"I remember this house very well," he remarked, carefully spearing another piece of lemon for his tea. "It was a tavern in the stage-coach days, before you were born, my dear. Old Will Jasmine used to keep it; he was enormously stout and very bald, which was a comfort, considering that he did all the fine cooking himself. He could dress green turtle as well as a chef. He used to keep a keg of beer on tap in that corner where you've got your bookcase, a dry kind of a substitute, too! That high window, with the Colonial fan over the top, was over the counter. I wonder how much Paul Van Citters cut out of his aunt's income for all those improvements? I heard that the old lady had to wear the same bonnet for three years, on account of those Corinthian capitals out on the front portico, and they ought to have been Doric!"

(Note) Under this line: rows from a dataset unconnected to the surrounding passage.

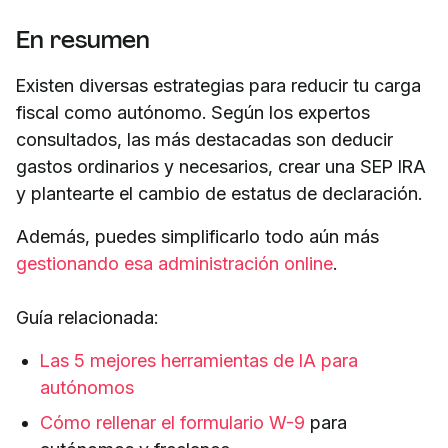
En resumen
Existen diversas estrategias para reducir tu carga
fiscal como autónomo. Según los expertos
consultados, las más destacadas son deducir
gastos ordinarios y necesarios, crear una SEP IRA
y plantearte el cambio de estatus de declaración.
Además, puedes simplificarlo todo aún más
gestionando esa administración online
.
Guía relacionada:
Las 5 mejores herramientas de IA para
autónomos
Cómo rellenar el formulario W-9
para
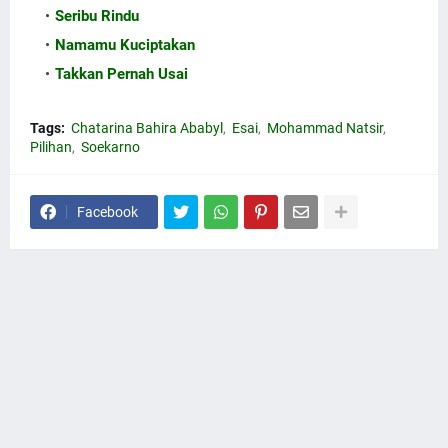
Seribu Rindu
Namamu Kuciptakan
Takkan Pernah Usai
Tags:
Chatarina Bahira Ababyl
Esai
Mohammad Natsir
Pilihan
Soekarno
Facebook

Rachel laughed. "Paul had been reading Ruskin, and he was mad about the subtle influences of architecture; I'm afraid he forgot the architecture of his aunt's bonnets."

"He couldn't; I've seen 'em."

"I wish he'd put in a few closets—not in his aunt's bonnets but in this house; it's as barren of closets as Paul's brain. I always feel that there are no little intricate places there, no little cells of poetic fancy. Paul is just stodgy and commonplace but Pamela loves him."

Dr. Macclesfield stirred his tea industriously. "Rachel," he said, "why did you let Eva's maid go to Addie Billop?"

Rachel drew a quick breath. "That's Mrs. Billop's affair; she knew that Zélie had been dismissed."

"Humph! I didn't, until yesterday. I was in New York for the day and met Sidney, wandering down Fifth Avenue with his mouth open, catching flies as usual. He mentioned the fact that Zélie was a treasure. I wonder if he's forgotten the pantry," the doctor added, chuckling softly.

"Only the wicked remember. Doctor, let me give you another cup of tea."

"No, my child," he waved her away. "Tea makes me gossip; two cups mean the undoing of my neighbors; a third would make me tell you about my grandmother and my first trousers. By the way, Rachel, John Charter landed in San Francisco yesterday, Pamela Van Citters told me; he'll have to report to the War Department here at once, so we'll see him."

Rachel busied herself with her tea-caddy, and as she deftly measured out another spoonful of tea, her hand was quite steady and slenderly graceful. The doctor watched her.